Route of train from the Bay Area to Los Angeles
First, the trip provided some amazing vantage points. Near Monterey, the track ran right alongside the Elkhorn Slough salt marsh.
Elkhorn Slough
Further south, the train hugged the banks of the Salinas River, and later, the Pacific Coastline.
Along the Salinas River, near Bradley California
Beach near Gaviota, about 32 miles west of Santa Barbara
In San Luis Obispo county, the verdant hillside appeared particularly alluring.

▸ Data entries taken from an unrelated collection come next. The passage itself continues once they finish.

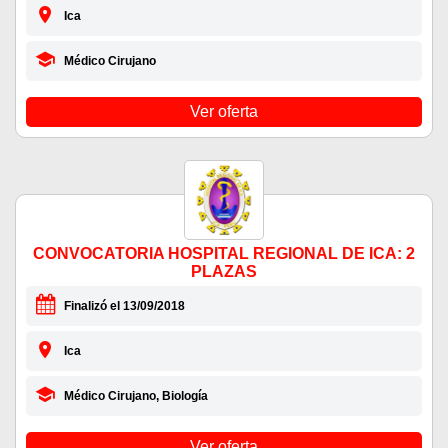
Ica
Médico Cirujano
Ver oferta
CONVOCATORIA HOSPITAL REGIONAL DE ICA: 2
PLAZAS
Finalizó el 13/09/2018
Ica
Médico Cirujano, Biología
Ver oferta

The numerous beaches the train passed that lacked a trace of human activity, the hilly pastures teeming with cattle reminded me just how rugged California is beyond the primary urban cores.
Empty Beaches
Finally, the trip exposed me to the state's underbelly. The derricks of the San Ardo Oil Field (the 8th-largest in the state) had a haunting, monstrous aesthetic, a testament to our society's continued dependency on fossil fuel extraction (even in a "progressive" state).
The California Men's Colony, north of San Luis Obispo, paired authoritarian, rectangular geometry with a suprising openness to the outside world. I could see persons (prisoners?) wandering through the courtyard from the train.
San Ardo Oil Field in operation
California Men's Colony
16th-century Spanish conquistadores conceived of California as a physical island. I believe this metaphor to be quite fitting, when taken in the plural: not a singular island but an archipelago.